▸ Instructions for the task
Please transcribe the entries that follow exactly as they stand, skipping each picture.

Human keypoint data:
※ ※ ※

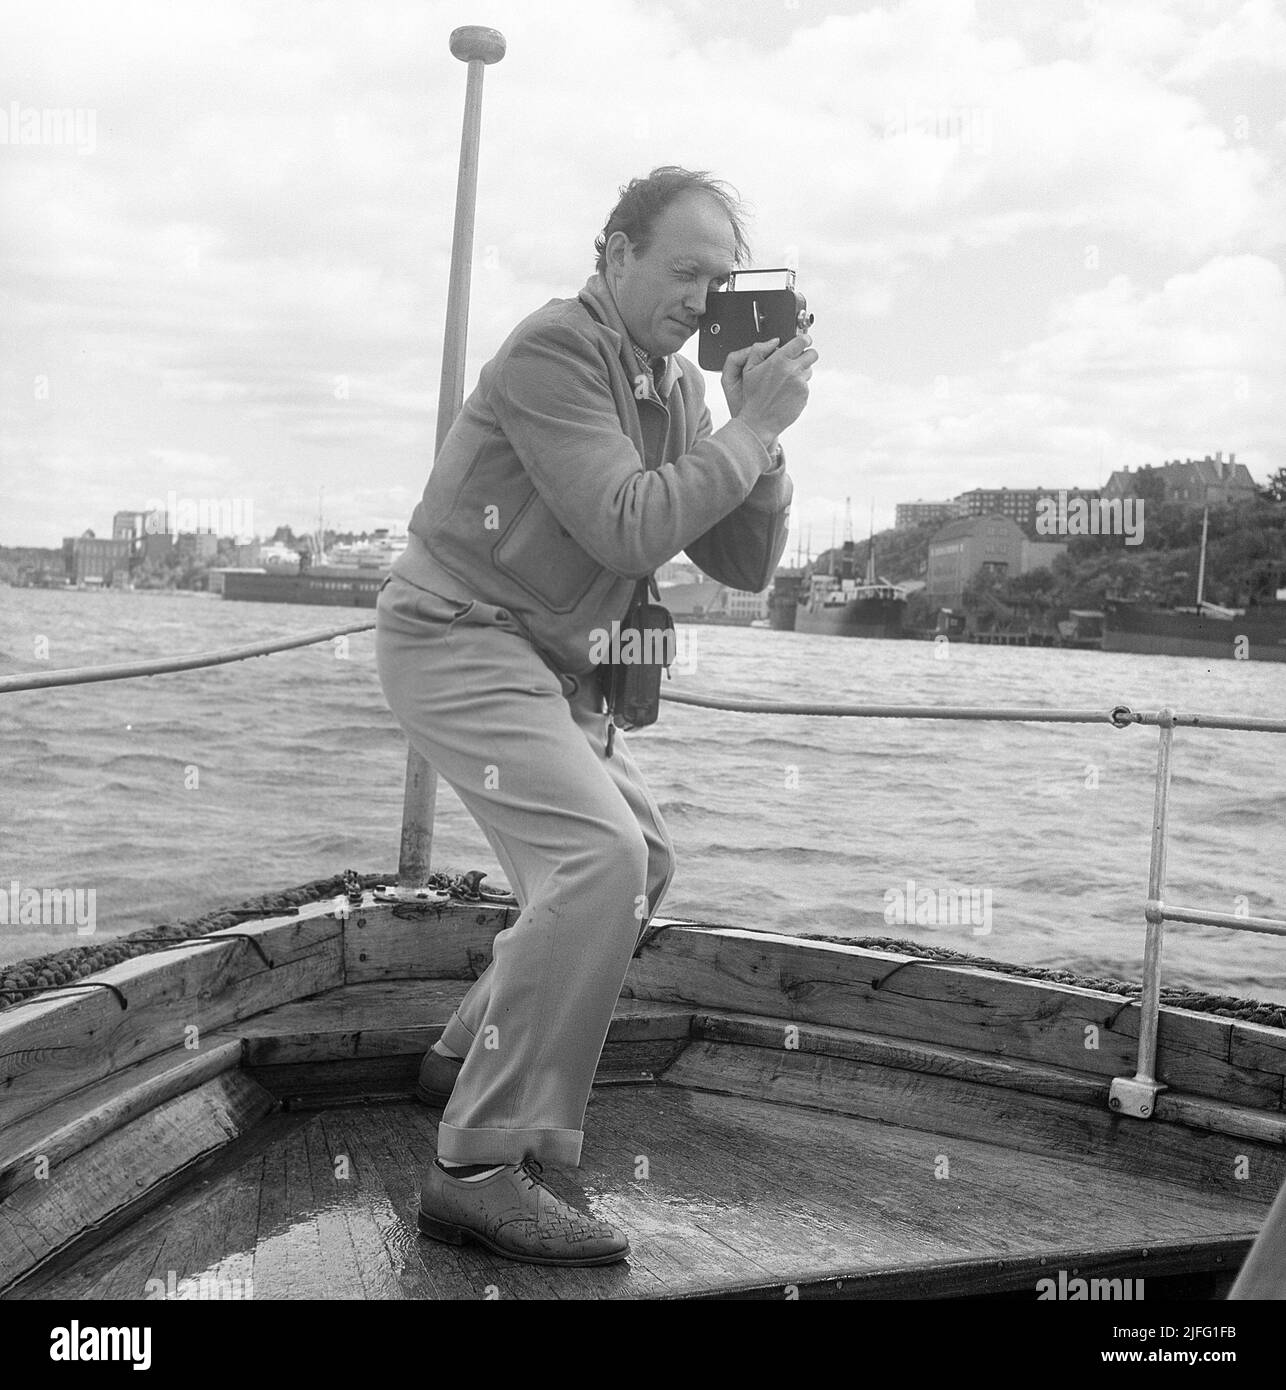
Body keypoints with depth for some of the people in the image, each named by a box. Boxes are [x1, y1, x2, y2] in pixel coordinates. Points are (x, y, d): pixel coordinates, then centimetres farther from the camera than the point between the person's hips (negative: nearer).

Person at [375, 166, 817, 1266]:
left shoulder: (676, 385, 11)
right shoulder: (554, 350, -15)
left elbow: (745, 565, 5)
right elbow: (627, 527, -26)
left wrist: (757, 432, -8)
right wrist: (754, 427, -19)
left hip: (547, 662, 9)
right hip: (458, 636, -9)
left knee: (641, 855, 16)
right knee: (599, 856, -24)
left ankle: (470, 1056, 29)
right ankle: (481, 1169, -19)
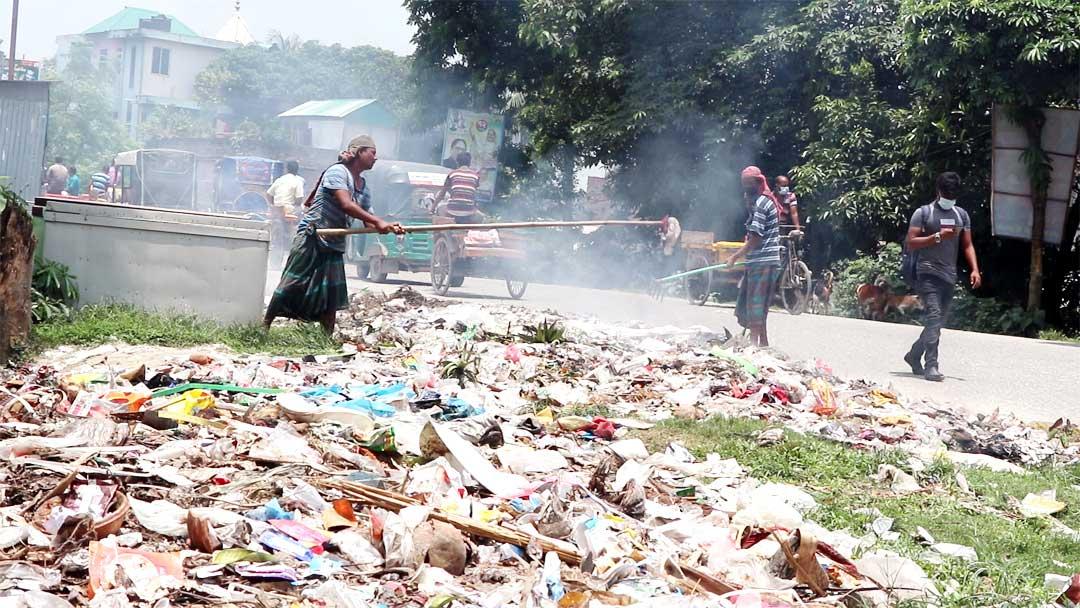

※ ※ ※

▸ Task response
Body keypoints with depth for some of the people in the image, each named by a box. Boxes are [x1, y1, x2, y2] in pixel coordinates. Points are (x, y, d): pixel coordinates, then centimetres farther from the camera than the point between the person's hips (negative: nearer).

Person at [375, 166, 817, 1266]:
left shoulder: (676, 385, 11)
right shoulder: (554, 350, -15)
left elbow: (745, 565, 5)
right elbow: (627, 527, -26)
left wrist: (757, 432, -8)
right wrist: (754, 427, -19)
left hip: (547, 662, 9)
right hip: (458, 636, -9)
left knee: (641, 855, 16)
right knee: (599, 856, -24)
left ankle: (470, 1056, 29)
right ankle: (481, 1169, -19)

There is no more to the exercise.